__What is being asked__:
Exactly the lines from the one with "Belgique/Hauts-de-France" through the final line of the entries, and nothing else, should appear in the answer; no pictures go in it.

__Records shown__:
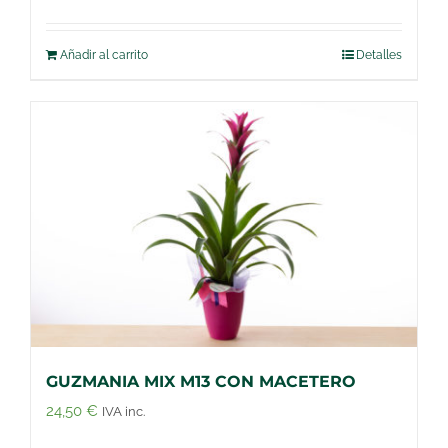
Añadir al carrito
Detalles
GUZMANIA MIX M13 CON MACETERO
24,50
€
IVA inc.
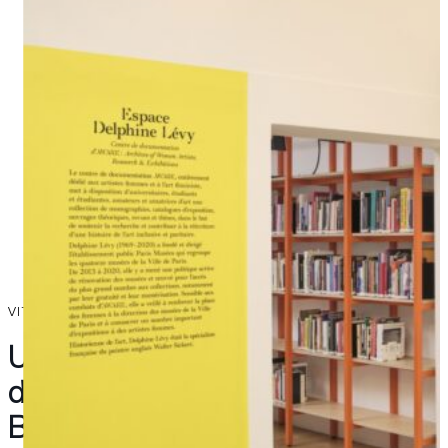
VITRINE POUR UN.E DESIGNER 9ÈME BIENNALE - 2022/24
Un concours Design Textile
dans l’Eurorégion
Belgique/Hauts-de-France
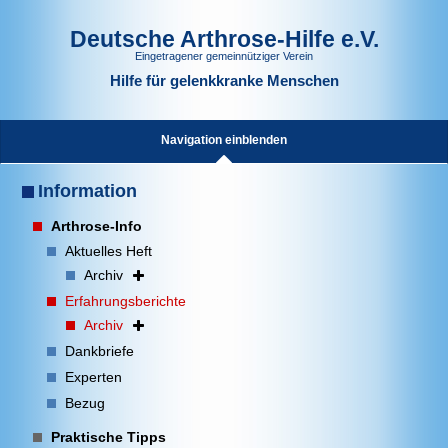
Deutsche Arthrose-Hilfe e.V.
Eingetragener gemeinnütziger Verein
Hilfe für gelenkkranke Menschen
Navigation einblenden
Information
Arthrose-Info
Aktuelles Heft
Archiv
Erfahrungsberichte
Archiv
Dankbriefe
Experten
Bezug
Praktische Tipps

__Task result__:
Belgique/Hauts-de-France
Deutsche Arthrose-Hilfe e.V.
Eingetragener gemeinnütziger Verein
Hilfe für gelenkkranke Menschen
Navigation einblenden
Information
Arthrose-Info
Aktuelles Heft
Archiv
Erfahrungsberichte
Archiv
Dankbriefe
Experten
Bezug
Praktische Tipps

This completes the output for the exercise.